ACTION ITEM:
Copy out every line of the records below word for word, omitting the pictures.

:: LISTED RECORDS ::

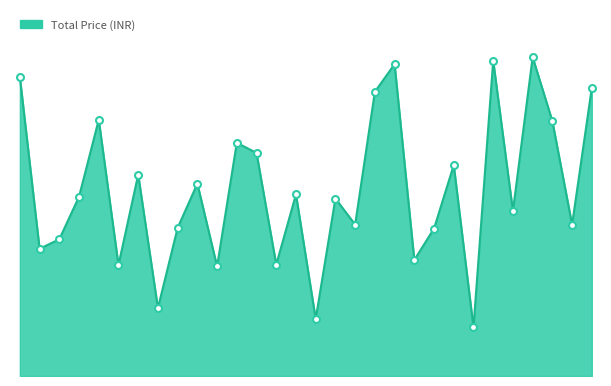

Does the chart display data point markers on the line(s)?

No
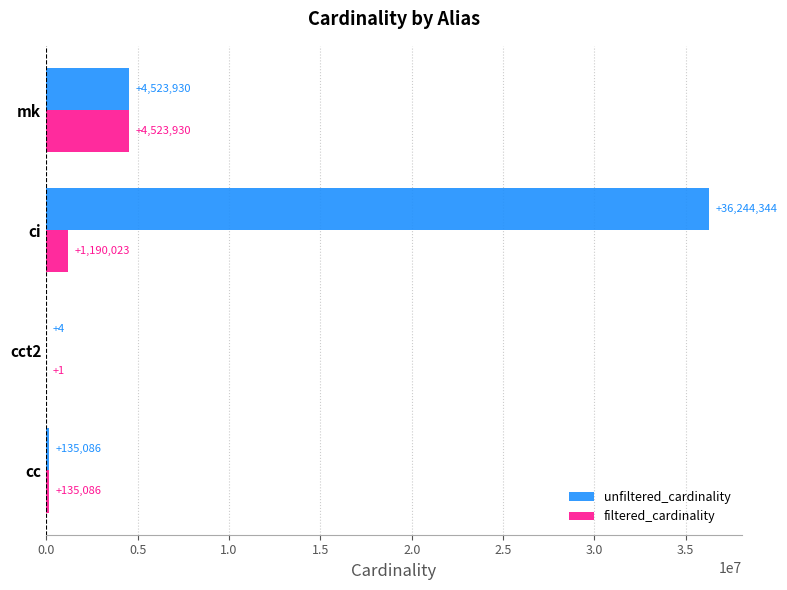

The value of unfiltered_cardinality at mk is 4523930. True or false?

True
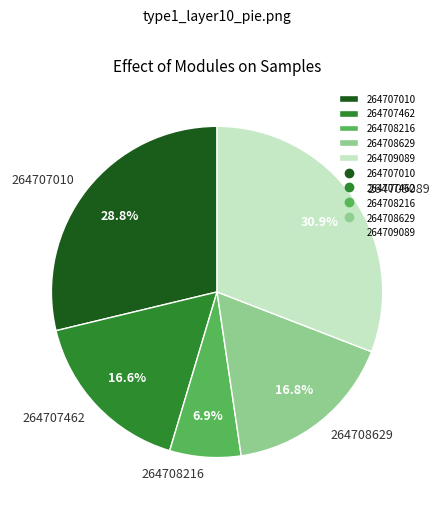

How many segments does this pie chart have?

5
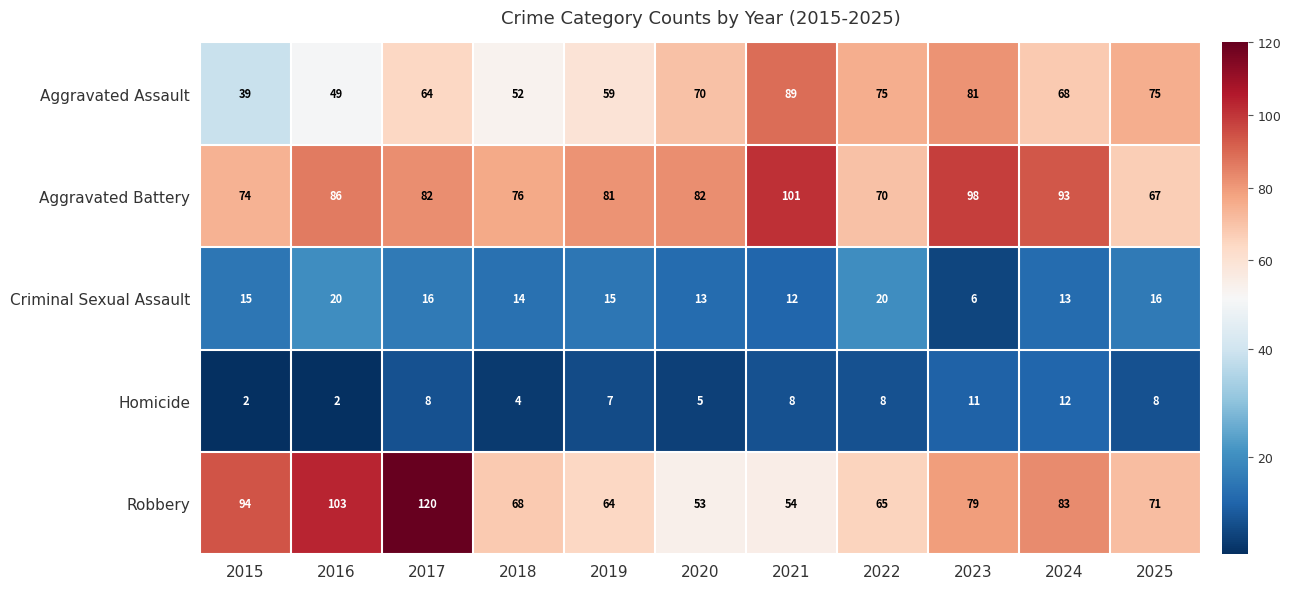

Is the value of Homicide at 2017 greater than the value of Aggravated Battery at 2018?

No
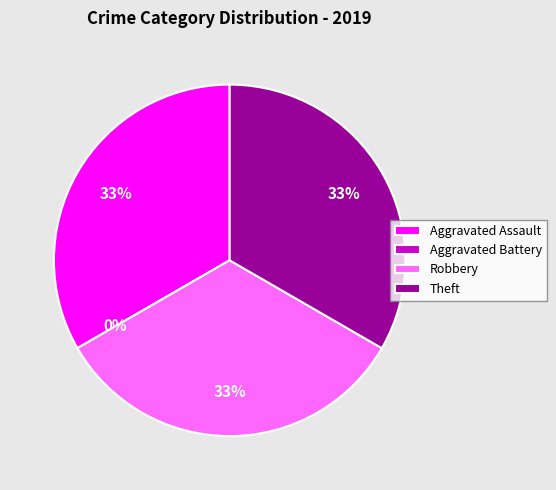

Does any single category account for the majority?

No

:::

OUTPUT OF THE EXERCISE:
Does the chart display data point markers on the line(s)?

No

The value of unfiltered_cardinality at mk is 4523930. True or false?

True

How many segments does this pie chart have?

5

Is the value of Homicide at 2017 greater than the value of Aggravated Battery at 2018?

No

Does any single category account for the majority?

No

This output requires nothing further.